AHF pede foco na saúde pública à medida que o cumprimento do toque de recolher se intensifica em toda a África.

In Filtro, Cobertura Por Ged Kenslea

KAMPALA, UGANDA (1º de abril de 2020) Com o aumento do número de casos de COVID-19 em toda a África, os governos do continente estão intensificando a aplicação de medidas de distanciamento social. De acordo com um relatório recente de DE ESPERA Segundo a revista, agentes da lei e militares estão usando a força, incluindo agressões a civis, para garantir o cumprimento das ordens de toque de recolher.

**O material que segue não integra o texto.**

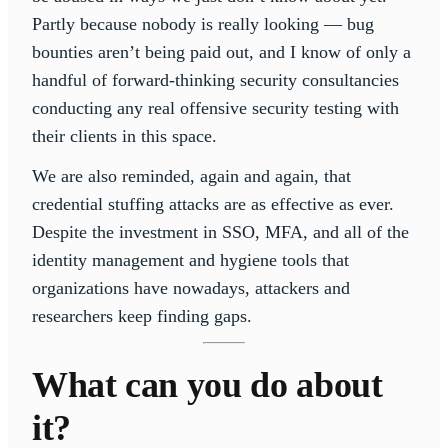
Partly because nobody is really looking — bug
bounties aren’t being paid out, and I know of only a
handful of forward-thinking security consultancies
conducting any real offensive security testing with
their clients in this space.
We are also reminded, again and again, that
credential stuffing attacks are as effective as ever.
Despite the investment in SSO, MFA, and all of the
identity management and hygiene tools that
organizations have nowadays, attackers and
researchers keep finding gaps.
What can you do about
it?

Em resposta à situação, a AIDS Healthcare Foundation (AHF), que fornece tratamento e serviços relacionados ao HIV em 13 países africanos, pediu moderação nas medidas violentas de repressão e um foco maior em intervenções de saúde pública.

“Reconhecemos a importância do distanciamento social, principalmente em locais onde os sistemas de saúde podem ser rapidamente sobrecarregados por um aumento de casos de COVID-19 — mas em assentamentos informais e favelas onde as condições de vida em condições de superlotação são comuns, isso simplesmente não é possível para algumas pessoas”, disse o presidente da AHF, Michael Weinstein. “Instamos os governos a priorizarem a educação das comunidades sobre a doença, o diagnóstico dos sintomas e o isolamento de pessoas infectadas em áreas economicamente desfavorecidas e densamente povoadas, juntamente com a distribuição de alimentos e água.”

Embora a África tenha sido até agora poupada do pior da pandemia de COVID-19, o número de casos está crescendo em todo o continente. O número total de casos confirmados é de 5,882, com a África do Sul registrando o maior número de casos, com 1,353. No entanto, o número real de casos pode ser substancialmente maior devido à capacidade limitada de testagem.

“A África tem um dos menores gastos per capita em saúde do mundo e, como resultado, o sistema é vulnerável a choques repentinos como a pandemia de COVID-19. Mas temos uma experiência significativa em controle de infecções e intervenções de saúde pública, adquirida ao longo dos anos de combate ao HIV, Ebola, tuberculose e outras doenças infecciosas”, disse a Dra. Penninah Iutung, chefe do escritório da AHF na África. “Dito isso, precisamos encontrar um equilíbrio entre a aplicação de medidas de saúde pública e a realidade do dia a dia de milhões de africanos – para sobreviver a esta crise, precisamos de uma abordagem precisa, e a violência certamente não ajuda. Este não é o momento de estigmatizar ou ostracizar ninguém, mas sim de nos unirmos como comunidades na luta contra a COVID-19.”